Since then we have been through countless medicine combinations, countless highs, countless lows, and countless pull-ups. We continue to see his wonderful pediatrician, behavioral developmental specialist, and psychiatrist. Since then in addition to his older sister who is like another mother and friend, Henry has two more sisters who love and protect him. Since then he has built a village, no a town, no a city of support around himself without which we couldn’t survive. Since then Henry has grown from chubby little no crawling Hank into run, jump, and laugh Henry James Butterworth who is smart, funny, even more handsome and charming, still reads but at a junior high level, and who is kind, loving, and caring.
Life isn’t perfect. He still is aggressive, can’t dress himself, brush his teeth, or put on his coat. He still wears pull-ups but now has eight year old boy messes that make whoever’s turn it is to change him wretch. He can’t swallow pills or buckle his safety belt. He can’t ride a bike or throw a ball. We go out to dinner again finally but sheepishly clean up his disaster of a table place after he is done so the poor server doesn’t have to and still take two cars just in case.
I worry sometimes about the future.
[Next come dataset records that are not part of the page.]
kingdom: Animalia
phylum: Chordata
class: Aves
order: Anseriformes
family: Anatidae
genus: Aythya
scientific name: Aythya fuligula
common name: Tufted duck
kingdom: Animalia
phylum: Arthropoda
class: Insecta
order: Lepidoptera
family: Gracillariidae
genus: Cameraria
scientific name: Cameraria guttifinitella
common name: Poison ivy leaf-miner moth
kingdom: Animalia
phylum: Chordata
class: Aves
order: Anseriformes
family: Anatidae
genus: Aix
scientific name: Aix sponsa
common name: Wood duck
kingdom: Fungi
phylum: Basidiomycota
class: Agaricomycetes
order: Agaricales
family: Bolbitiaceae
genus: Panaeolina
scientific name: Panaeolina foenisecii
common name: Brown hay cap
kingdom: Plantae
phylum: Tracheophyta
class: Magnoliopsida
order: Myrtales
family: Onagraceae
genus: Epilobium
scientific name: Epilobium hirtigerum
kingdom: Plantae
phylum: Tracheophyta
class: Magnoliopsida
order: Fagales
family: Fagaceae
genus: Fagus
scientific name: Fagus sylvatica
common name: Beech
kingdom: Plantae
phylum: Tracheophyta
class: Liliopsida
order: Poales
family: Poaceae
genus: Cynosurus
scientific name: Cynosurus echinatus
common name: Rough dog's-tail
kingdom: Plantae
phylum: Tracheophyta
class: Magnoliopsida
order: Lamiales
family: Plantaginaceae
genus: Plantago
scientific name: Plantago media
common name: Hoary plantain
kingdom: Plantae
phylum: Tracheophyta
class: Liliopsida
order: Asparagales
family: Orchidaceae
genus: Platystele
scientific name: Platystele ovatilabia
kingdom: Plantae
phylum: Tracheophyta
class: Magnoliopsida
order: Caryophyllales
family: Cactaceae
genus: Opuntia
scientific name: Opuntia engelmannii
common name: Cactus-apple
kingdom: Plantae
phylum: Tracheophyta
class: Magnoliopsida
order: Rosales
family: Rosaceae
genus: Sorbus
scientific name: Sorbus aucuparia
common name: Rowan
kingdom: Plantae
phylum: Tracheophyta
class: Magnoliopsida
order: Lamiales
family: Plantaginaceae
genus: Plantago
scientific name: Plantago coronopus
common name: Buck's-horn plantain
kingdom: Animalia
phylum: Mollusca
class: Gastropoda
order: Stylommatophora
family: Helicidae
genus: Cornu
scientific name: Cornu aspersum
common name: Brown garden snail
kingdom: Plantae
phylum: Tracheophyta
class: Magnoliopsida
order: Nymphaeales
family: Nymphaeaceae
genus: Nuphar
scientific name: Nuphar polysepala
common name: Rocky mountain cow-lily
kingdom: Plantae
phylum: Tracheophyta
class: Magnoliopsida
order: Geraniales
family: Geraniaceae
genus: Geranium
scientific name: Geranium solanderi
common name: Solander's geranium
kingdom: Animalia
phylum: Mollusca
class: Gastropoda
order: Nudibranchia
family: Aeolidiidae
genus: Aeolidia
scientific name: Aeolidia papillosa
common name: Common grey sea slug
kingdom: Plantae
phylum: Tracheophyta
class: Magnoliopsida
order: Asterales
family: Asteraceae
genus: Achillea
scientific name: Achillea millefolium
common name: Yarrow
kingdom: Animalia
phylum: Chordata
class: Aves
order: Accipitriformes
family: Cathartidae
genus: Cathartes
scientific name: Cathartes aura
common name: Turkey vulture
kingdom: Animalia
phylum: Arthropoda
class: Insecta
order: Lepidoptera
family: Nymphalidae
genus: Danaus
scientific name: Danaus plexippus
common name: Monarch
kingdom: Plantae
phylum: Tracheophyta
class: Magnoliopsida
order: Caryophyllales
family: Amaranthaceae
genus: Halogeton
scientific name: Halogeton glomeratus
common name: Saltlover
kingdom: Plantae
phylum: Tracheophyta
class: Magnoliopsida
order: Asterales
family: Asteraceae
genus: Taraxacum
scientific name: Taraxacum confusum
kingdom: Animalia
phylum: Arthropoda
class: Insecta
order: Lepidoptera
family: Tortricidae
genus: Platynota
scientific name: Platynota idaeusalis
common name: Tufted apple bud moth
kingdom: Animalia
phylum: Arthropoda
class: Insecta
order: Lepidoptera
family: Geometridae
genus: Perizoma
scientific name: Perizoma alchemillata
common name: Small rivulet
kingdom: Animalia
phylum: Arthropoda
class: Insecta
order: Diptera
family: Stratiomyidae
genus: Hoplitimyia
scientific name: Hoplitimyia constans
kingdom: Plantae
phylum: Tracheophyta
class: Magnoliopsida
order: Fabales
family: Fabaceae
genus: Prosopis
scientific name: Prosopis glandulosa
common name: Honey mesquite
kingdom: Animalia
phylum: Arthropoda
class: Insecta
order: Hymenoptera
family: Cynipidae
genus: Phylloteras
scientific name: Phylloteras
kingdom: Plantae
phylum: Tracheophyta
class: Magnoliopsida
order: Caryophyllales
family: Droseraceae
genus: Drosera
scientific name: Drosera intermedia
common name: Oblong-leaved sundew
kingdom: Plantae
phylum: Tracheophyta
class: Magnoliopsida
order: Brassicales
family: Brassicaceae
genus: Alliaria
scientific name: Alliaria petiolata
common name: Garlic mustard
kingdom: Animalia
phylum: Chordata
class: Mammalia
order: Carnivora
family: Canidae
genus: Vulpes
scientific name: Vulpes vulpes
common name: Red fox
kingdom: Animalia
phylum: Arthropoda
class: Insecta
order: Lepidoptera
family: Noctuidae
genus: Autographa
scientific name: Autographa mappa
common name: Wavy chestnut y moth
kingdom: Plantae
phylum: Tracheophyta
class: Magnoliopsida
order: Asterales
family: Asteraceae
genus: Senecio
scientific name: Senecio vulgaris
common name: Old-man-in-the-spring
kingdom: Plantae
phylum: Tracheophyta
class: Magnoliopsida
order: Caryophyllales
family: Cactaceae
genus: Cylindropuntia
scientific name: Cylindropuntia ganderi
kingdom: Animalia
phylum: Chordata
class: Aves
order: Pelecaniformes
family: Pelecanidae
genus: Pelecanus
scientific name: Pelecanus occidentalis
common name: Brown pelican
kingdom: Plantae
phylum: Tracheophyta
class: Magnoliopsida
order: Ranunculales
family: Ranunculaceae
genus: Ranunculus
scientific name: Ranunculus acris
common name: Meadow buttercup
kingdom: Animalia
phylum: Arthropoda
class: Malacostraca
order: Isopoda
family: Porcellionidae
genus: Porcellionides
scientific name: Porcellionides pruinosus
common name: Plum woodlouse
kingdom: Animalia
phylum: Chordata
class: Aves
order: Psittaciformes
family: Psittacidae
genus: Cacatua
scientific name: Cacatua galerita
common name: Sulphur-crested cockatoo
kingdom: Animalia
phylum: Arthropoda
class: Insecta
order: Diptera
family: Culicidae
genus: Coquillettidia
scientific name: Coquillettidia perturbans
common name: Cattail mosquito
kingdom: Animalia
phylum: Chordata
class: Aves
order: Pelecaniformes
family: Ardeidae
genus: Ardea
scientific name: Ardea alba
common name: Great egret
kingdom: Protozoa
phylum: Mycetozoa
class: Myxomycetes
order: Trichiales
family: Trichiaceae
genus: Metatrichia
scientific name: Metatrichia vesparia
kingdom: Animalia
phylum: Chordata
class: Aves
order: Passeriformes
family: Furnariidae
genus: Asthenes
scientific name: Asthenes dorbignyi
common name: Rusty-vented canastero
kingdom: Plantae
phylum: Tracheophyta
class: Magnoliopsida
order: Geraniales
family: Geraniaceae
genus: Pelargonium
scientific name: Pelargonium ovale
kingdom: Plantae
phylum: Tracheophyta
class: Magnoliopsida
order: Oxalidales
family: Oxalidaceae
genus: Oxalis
What happens when he is too big for his mom to handle when he throws a tantrum and comes after her? What happens when we are gone? Will he be able to live on his own or at least in some way contribute to society? I don’t know. What I do know is that when things are bad they are very very bad. When things are good they are very very good and we celebrate even the smallest of victories like someone who just won a new car on The Price is Right. What I do know is I wouldn’t want Henry James any other way than exactly how he is. What I do know is “there is nothing wrong with this kid, he will get there. I’ll be patient” What I do know is that he is my very best friend and an inspiration, and I’ll try my best every day to make sure that his life doesn’t end up lame. That sounds like it could be a song……oh wait it is. Please enjoy this song I wrote and recorded with my band The Nadas called “Henry James” and remember that April is Autism Awareness month and that countless other families living with Autism are trying their best every day.”